For years, the long-awaited second chapter to Matt Reeves’ atmospheric 2022 film, The Batman, has resided in a murky cloud of uncertainty. Although its eventual arrival is expected for October 2027, the exact vision of the movie have remained veiled in secrecy. Whole cycles could elapse before the director decides upon which infamous foe from Batman’s vast gallery of villains to feature next.
Unexpectedly – from the blue this week’s report that Scarlett Johansson is in final talks to enter the cast of the sequel. The identity she might take on remains unclear, but that hardly detracts from the significance of the development: it feels pivotal, a long-dormant signal over a seemingly dormant universe. Johansson is more than an A-list star; she is one of the few performers who consistently draws audiences while simultaneously upholding substantial critical cachet.
Historically, the knee-jerk speculation might have focused on Johansson as figures such as Poison Ivy or Harley Quinn. However, both are appears particularly plausible. First, Reeves’ take of Gotham, as shown in the 2022 film, was intentionally grounded and conventional. That universe appears distinct from a broader shared universe where metahumans coexist with Batman’s more homegrown enemies.
Reeves plainly prefers a gritty and psychologically realistic Gotham. His antagonists are not world-ending threats; they are complex characters often defined by unresolved issues. Moreover, with Harley Quinn’s recent incarnation elsewhere and another actress firmly established as Sofia Falcone in a related series, the pool of major female roles from the Batman canon looks somewhat narrow.

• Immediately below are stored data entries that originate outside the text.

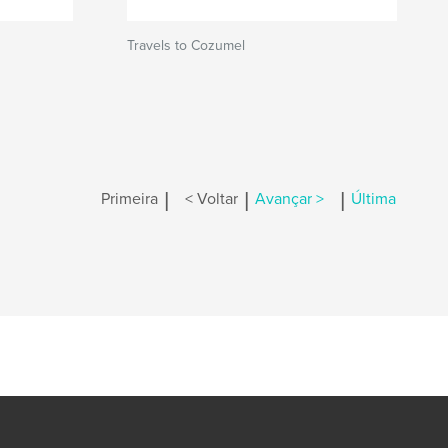
Travels to Cozumel
|
|
|
Primeira
< Voltar
Avançar >
Última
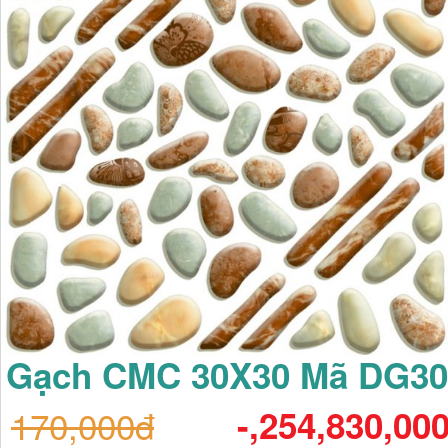
Gạch CMC 30X30 Mã DG30
170,000đ
-,254,830,00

There has been considerable conjecture that Johansson could be playing Andrea Beaumont, also known as the Phantasm. This character, a traumatized assassin from Bruce Wayne’s past, seems to fit neatly with Reeves’ known taste for Gotham tales rooted in crime. The director has recently teased looking for an antagonist who digs into Batman’s past life, a criteria that Beaumont fulfills with ease.
“An old flame of Bruce Wayne’s, whose trauma curdled into relentless justice.”
In the 1993 animated film, her narrative even provides a potential link to introduce the Joker as a petty gangster – a story beat that could allow Reeves to start setting up that clown prince for a future chapter.
Maybe the even more notable inquiry involves what a extended hiatus between films implies for a series originally planned as a focused arc. Sagas are typically designed to build pace, not risk stagnating into prestige curios. Yet, that seems to be the unique situation. It could be that is the strange nature of this sodden cinematic world.
In the end, if Johansson really is joining the world, it as a minimum signals that the Reeves-Pattinson vision is stirring again, no matter how cautiously. With luck, the next film may just make its way into theaters before the corporate machinery announces the subsequent version of the Dark Knight.
A passionate writer and digital content creator with a focus on literature and modern culture.